Harmeet Dhillon, National Committeewoman representing California on the Republican National Committee, points to the complexity of lives led by Indian women in America. “I can’t generalize about them,” Dhillon told News India Times, in terms of their achievements and problems. But overall, Indian women who have come to this country “have been able to participate in a broad range of opportunities, certainly more than in India,” Dhillon said. While she has faced some discrimination for instance, Dhillon says, “It is more because I am a woman than that I am Indian-American. I feel like any other American woman.”
“One of the amazing things about these women leading today — they are leading much broader types of groups,” says Seema Nanda, executive vice president and COO of The Leadership Conference on Civil and Human Rights. “This generation is seeing the interconnect – whether it is through the lens of workers, women, or LGBTQ community,” Nanda told News India Times. “What’s really amazing about the #MeToo movement is that there were things that weren’t even acknowledged, were private and accepted. And in a very short period a hashtag has turned into a movement,” said Nanda. “Having this movement where women can tell their stories is very important, but also how many are not able to – such as farm workers, janitors … It is incumbent upon us to bring those voices out,” Nanda said.
“We are facing an unprecedented attack on our civil and human rights,” Nanda contends, but at the same time broad coalitions are being formed where Indian-American organizations like Hindu American Foundation and South Asian Americans Leading Together, are joining with women, labor and African American groups.
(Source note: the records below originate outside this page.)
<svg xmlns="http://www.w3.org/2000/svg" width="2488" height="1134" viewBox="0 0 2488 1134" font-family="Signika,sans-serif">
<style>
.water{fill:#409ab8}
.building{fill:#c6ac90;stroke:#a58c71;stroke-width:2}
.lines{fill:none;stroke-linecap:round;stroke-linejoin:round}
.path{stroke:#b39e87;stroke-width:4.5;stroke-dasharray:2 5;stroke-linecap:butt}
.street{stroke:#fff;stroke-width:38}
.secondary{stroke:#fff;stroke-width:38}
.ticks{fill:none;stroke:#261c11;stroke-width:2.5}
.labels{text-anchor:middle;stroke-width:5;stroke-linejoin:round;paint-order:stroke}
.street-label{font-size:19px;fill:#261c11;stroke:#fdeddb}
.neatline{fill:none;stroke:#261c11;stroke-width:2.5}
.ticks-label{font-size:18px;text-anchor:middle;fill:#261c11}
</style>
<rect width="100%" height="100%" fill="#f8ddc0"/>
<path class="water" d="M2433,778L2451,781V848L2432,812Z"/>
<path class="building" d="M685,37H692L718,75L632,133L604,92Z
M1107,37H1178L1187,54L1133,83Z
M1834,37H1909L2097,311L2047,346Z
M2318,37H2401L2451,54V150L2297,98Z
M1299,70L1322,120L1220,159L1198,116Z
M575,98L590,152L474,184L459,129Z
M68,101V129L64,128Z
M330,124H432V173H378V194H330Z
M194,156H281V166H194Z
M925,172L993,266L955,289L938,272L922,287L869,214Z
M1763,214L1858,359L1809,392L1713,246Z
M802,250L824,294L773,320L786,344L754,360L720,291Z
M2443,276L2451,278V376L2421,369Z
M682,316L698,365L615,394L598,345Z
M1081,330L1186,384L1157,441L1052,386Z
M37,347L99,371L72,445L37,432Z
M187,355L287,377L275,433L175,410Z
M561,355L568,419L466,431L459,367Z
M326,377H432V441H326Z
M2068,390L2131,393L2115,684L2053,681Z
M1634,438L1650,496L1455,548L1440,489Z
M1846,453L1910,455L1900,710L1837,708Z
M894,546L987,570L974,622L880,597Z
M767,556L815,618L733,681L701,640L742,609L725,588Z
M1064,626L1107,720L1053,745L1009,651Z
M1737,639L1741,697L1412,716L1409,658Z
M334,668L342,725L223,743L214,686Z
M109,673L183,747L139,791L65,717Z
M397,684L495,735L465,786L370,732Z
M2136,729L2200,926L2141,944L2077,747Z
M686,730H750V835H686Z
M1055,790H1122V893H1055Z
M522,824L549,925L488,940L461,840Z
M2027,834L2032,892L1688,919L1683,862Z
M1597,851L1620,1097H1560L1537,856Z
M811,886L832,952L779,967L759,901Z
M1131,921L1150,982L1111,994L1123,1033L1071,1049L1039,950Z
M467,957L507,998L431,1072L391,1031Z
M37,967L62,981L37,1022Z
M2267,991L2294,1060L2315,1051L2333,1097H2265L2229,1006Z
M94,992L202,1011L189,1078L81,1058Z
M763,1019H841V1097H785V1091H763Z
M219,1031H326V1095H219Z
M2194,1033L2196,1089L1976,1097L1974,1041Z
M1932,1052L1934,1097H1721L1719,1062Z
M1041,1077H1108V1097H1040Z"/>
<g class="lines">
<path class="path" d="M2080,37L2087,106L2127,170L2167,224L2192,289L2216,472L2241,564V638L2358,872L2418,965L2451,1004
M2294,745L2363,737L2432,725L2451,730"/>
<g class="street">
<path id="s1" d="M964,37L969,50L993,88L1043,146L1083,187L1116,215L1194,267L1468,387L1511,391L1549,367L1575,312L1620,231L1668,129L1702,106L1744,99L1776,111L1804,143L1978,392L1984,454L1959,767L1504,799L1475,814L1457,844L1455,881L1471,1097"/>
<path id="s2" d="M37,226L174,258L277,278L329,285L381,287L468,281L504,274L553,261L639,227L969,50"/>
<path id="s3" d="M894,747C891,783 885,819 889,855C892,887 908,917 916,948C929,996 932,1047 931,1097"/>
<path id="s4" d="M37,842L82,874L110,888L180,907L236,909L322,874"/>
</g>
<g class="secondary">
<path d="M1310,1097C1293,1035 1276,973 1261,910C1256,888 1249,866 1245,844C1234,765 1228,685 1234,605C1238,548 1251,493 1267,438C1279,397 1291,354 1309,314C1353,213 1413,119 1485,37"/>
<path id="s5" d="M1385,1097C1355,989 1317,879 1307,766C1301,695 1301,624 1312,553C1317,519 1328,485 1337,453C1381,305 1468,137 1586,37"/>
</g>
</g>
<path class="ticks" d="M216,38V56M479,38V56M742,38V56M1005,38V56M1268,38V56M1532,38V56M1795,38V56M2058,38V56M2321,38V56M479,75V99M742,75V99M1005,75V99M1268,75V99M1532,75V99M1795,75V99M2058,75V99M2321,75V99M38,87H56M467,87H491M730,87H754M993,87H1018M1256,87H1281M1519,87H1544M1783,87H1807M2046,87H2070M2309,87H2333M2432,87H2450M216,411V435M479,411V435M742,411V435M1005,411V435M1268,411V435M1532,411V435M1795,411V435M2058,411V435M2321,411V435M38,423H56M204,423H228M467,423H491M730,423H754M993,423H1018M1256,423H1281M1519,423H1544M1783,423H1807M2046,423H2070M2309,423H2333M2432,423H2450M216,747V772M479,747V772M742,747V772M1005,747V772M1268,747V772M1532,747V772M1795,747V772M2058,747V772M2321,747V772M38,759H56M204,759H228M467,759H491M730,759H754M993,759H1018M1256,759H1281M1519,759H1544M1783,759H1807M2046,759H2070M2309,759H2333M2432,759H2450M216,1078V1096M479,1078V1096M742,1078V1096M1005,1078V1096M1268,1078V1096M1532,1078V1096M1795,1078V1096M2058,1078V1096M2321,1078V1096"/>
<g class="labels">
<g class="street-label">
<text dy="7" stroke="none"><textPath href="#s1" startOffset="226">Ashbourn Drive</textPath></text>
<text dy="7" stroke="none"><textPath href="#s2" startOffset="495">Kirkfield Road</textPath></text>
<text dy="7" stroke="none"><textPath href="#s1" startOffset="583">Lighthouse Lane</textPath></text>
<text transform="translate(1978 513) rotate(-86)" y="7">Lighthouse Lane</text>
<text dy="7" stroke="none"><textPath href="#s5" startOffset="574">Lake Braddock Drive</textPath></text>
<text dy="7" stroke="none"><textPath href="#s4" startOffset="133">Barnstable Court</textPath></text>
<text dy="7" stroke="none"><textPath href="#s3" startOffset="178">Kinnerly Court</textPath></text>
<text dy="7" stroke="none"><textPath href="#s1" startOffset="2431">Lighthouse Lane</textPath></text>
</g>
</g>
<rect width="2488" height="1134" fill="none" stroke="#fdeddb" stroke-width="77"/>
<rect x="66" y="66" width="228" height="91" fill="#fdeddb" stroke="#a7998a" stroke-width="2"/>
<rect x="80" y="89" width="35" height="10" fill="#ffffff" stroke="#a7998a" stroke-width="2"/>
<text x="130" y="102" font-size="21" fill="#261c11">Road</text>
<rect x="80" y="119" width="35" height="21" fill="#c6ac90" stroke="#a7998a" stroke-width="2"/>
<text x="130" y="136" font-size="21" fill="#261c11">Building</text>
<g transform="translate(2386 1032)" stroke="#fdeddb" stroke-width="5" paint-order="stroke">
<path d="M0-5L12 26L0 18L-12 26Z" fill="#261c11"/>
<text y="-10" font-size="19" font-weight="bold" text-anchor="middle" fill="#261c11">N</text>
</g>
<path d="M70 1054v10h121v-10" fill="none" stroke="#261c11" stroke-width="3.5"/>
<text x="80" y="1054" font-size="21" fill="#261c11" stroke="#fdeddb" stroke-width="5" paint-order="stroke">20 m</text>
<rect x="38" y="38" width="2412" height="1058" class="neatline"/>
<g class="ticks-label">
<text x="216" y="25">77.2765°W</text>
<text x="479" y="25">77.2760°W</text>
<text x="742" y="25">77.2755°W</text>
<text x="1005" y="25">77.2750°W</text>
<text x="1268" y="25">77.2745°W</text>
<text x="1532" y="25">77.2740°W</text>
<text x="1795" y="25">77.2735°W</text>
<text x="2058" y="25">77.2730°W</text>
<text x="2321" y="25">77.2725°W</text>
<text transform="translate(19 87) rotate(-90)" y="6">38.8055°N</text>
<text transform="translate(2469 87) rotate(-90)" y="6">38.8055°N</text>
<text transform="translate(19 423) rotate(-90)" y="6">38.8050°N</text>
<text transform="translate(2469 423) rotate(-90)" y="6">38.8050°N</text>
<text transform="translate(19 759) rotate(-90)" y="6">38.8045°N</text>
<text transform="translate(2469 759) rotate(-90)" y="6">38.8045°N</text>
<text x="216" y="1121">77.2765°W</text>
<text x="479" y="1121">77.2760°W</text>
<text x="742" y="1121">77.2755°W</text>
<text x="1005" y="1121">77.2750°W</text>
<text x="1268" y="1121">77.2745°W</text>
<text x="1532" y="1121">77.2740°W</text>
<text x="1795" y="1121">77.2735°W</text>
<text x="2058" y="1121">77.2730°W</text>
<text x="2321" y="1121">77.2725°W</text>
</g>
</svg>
That engagement with the mainstream is a result of benefiting from movements in both India and the U.S., over the last 50 to 100 years, according to Suhag Shukla, executive director of the Hindu American Foundation. “We have benefited from the Indian freedom struggle and the Suffrage movement in the U.S.,” including the feminist movement, Shukla told News India Times.
Asked how she felt as an Indian-American woman, Nanda said, “I feel passionate about 2018. We have a lot of fights on our hands. But I’m an optimist that we will keep fighting and that this country will create an America as good as our ideals.”
“It’s a largely positive moment for Indian-American women,” said Shukla. “More and more of us are getting educated, topping our class in schools and colleges. Indian women are part of a larger demographic shift,” she said, adding, “This is a good time to be an Indian woman because we bring a unique approach to pressing issues of our time and to society as a whole.”